Now, this made no sense to me. She seems to be claiming that the witness, her source, was an animal rescuer. This would mean that:
- The dog shelter workers burned dogs alive in front of independent animal rescuer(s),
- These witness(es) apparently had no objection to this at the time, and just allowed the dogs to be burned alive, without trying to intervene, and
- The whistleblower who revealed the horrific practice of burning dogs alive would be ostracised, not celebrated as a hero, and
- The witness(es) told absolutely no one else about what they saw… Except Cayr Ariel Wulff and/or Jeromie Williams.
You can check this last point for yourself: Simply google “Ohio dogs burned alive”: Pet Pardons News is the only source.
Well, I wasn’t born yesterday, so I asked her why literally no one else had reported the story.

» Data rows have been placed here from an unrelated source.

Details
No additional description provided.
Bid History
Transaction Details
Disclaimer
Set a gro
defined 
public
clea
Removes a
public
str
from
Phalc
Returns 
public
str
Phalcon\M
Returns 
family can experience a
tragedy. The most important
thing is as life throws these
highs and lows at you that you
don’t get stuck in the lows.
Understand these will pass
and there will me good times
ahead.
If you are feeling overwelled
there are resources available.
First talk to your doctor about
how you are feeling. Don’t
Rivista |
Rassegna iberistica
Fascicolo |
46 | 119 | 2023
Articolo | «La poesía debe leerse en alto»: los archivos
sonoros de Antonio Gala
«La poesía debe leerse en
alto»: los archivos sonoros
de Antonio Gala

Her response?
That is a lie.
In fact, in Channel 10’s original story on the Commissioners’ meeting, on August 7, 2012, discusses only the gas vs. lethal injection debate at the meeting. There is no mention of dogs burning alive.
What Cayr was clearly referring to, however, was their story on August 14, 2012, in which a woman on the street condemns the shelter for burning dogs alive, throwing “them into a incinerator when they are not dead.” She read they do this, no doubt, in Cayr’s article published on August 10, 2012.

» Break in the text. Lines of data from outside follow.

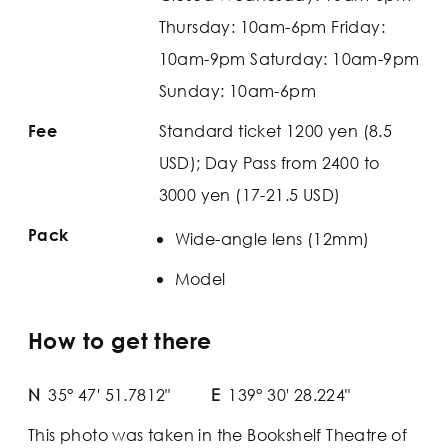
Thursday: 10am-6pm Friday:
10am-9pm Saturday: 10am-9pm
Sunday: 10am-6pm
Standard ticket 1200 yen (8.5
Fee
USD); Day Pass from 2400 to
3000 yen (17-21.5 USD)
Pack
Wide-angle lens (12mm)
Model
How to get there
N
35° 47' 51.7812"
E
139° 30' 28.224"
This photo was taken in the Bookshelf Theatre of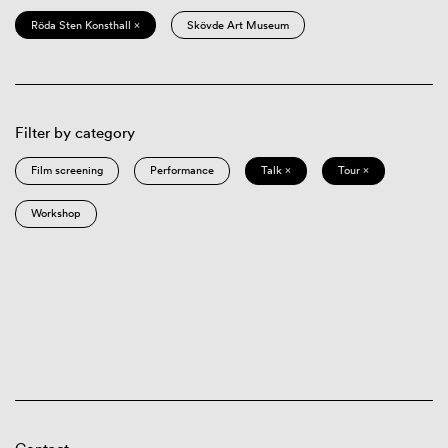
Röda Sten Konsthall ×
Skövde Art Museum
Filter by category
Film screening
Performance
Talk ×
Tour ×
Workshop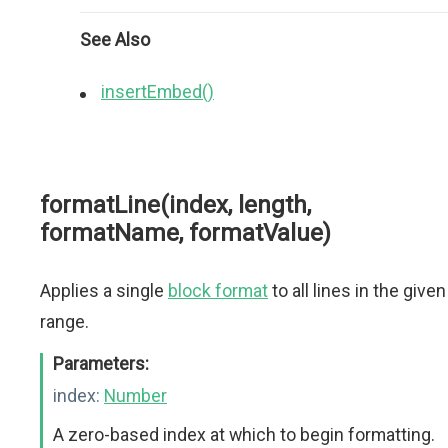
See Also
insertEmbed()
formatLine(index, length,
formatName, formatValue)
Applies a single
block format
to all lines in the given
range.
Parameters:
index:
Number
A zero-based index at which to begin formatting.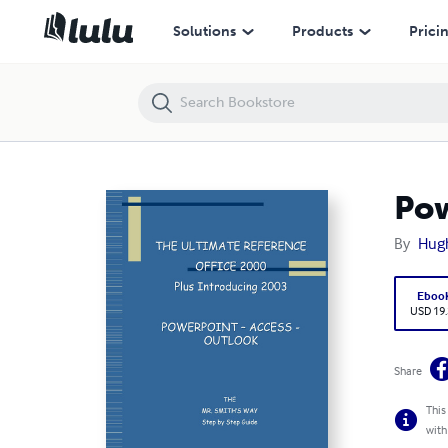
PowerPoint - Access - Outlook
Solutions
Products
Prici
Pow
By
Hug
Eboo
USD 19
Share
This
with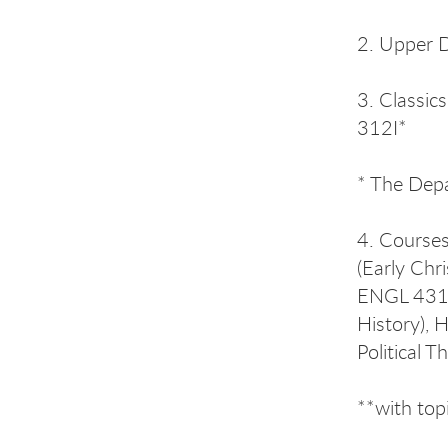
2. Upper D
3. Classic
312I*
* The Depa
4. Courses
(Early Chr
ENGL 431 (
History), 
Political T
**with top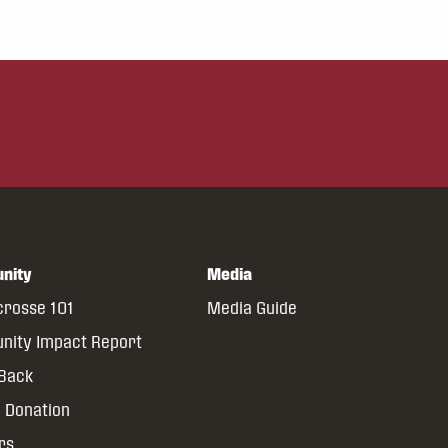
nity
Media
crosse 101
Media Guide
ity Impact Report
 Back
 Donation
rs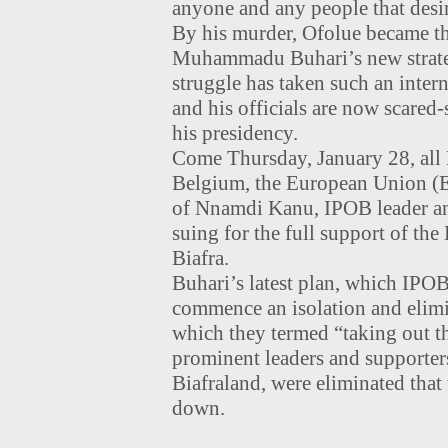
anyone and any people that desir
By his murder, Ofolue became the
Muhammadu Buhari’s new strateg
struggle has taken such an inter
and his officials are now scared-
his presidency.
Come Thursday, January 28, all B
Belgium, the European Union (EU
of Nnamdi Kanu, IPOB leader and
suing for the full support of the
Biafra.
Buhari’s latest plan, which IPO
commence an isolation and elimin
which they termed “taking out the
prominent leaders and supporters
Biafraland, were eliminated that 
down.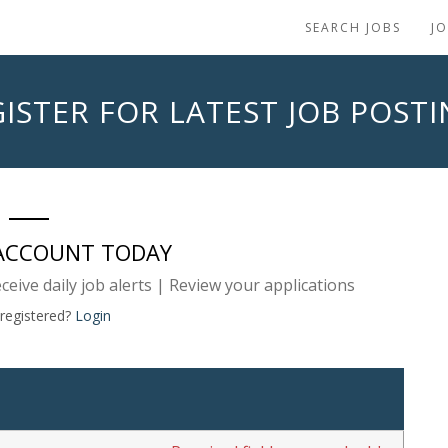
SEARCH JOBS
J
ISTER FOR LATEST JOB POST
 ACCOUNT TODAY
eceive daily job alerts | Review your applications
 registered?
Login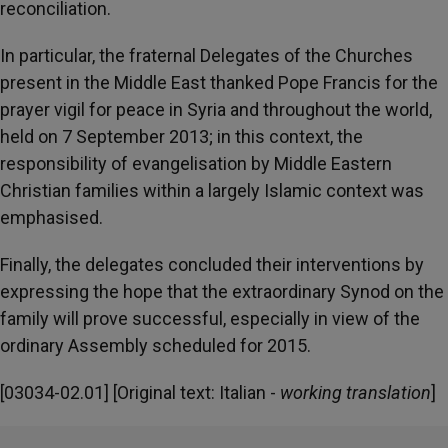
reconciliation.
In particular, the fraternal Delegates of the Churches
present in the Middle East thanked Pope Francis for the
prayer vigil for peace in Syria and throughout the world,
held on 7 September 2013; in this context, the
responsibility of evangelisation by Middle Eastern
Christian families within a largely Islamic context was
emphasised.
Finally, the delegates concluded their interventions by
expressing the hope that the extraordinary Synod on the
family will prove successful, especially in view of the
ordinary Assembly scheduled for 2015.
[03034-02.01] [Original text: Italian -
working translation
]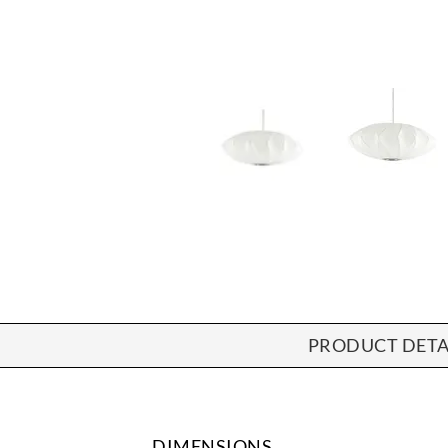
PRODUCT DETA
DIMENSIONS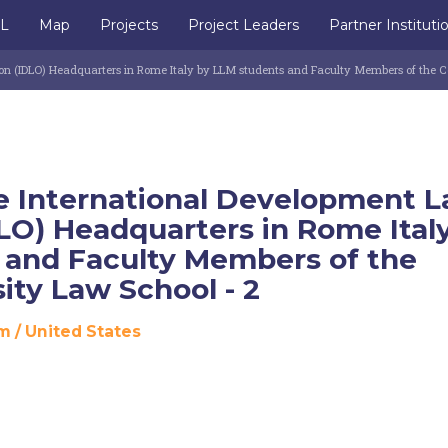
IL
Map
Projects
Project Leaders
Partner Instituti
ion (IDLO) Headquarters in Rome Italy by LLM students and Faculty Members of the C
he International Development 
LO) Headquarters in Rome Ital
 and Faculty Members of the
ity Law School - 2
om
/
United States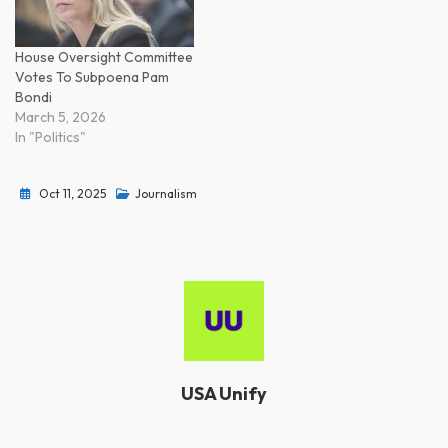
House Oversight Committee
Votes To Subpoena Pam
Bondi
March 5, 2026
In "Politics"
Oct 11, 2025
Journalism
USA Unify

Note that the reporter was unable to confirm this story. I contacted other local media as well, including the Lancaster Eagle-Gazette, and no one was able to confirm the story. No one had heard from any witnesses, or seen any affidavit, claiming that dogs were burned alive at Fairfield.
And yet, Cayr’s next two posts label the shelter as an “Ohio Dog Burning Shelter”:
- On August 13, 2012, Cayr notes that a “second witness,” Janice Kobi, President/Founder at Fairfield County C.A.R.E.S., alleged that county commissioners and dog shelter officials wanted to somehow profit from killing dogs via “Dog Composting” (just how this would generate profit is never explained).
- Also on August 13, 2012, Cayr notes that former Deputy Animal Warden Bobbi Glass said she had “witnessed the overcrowding of gassing cages, sometimes filled up to fifteen dogs, and she witnessed animals coming out of the gas chamber that were not dead. She said that the animals would go back through for a second gassing.“
Note, they would go back through for a second gassing, not into a fire. Neither of these witnesses claimed they saw dogs being burned alive.
Even on the video from NBC’s Channel 4 News, attached to Cayr’s final story announcing a change in policy to lethal injections on August 14, 2012, the allegation that dogs were burned alive is not even mentioned, let alone given as a reason for the change in policy. (It’s also ironic Cayr uses the video from Channel 4, not Channel 10, which she falsely claims reported the story on dogs being burned alive.)
It seems as though when you have a following so big as Pet Pardons does, you can say just about anything. Some of those people will believe you. They have faith in you, and would never imagine you would lie to them. Or that you would keep the money they donated to save animals.
Of course it turns out that their faith in Pet Pardons is badly misplaced.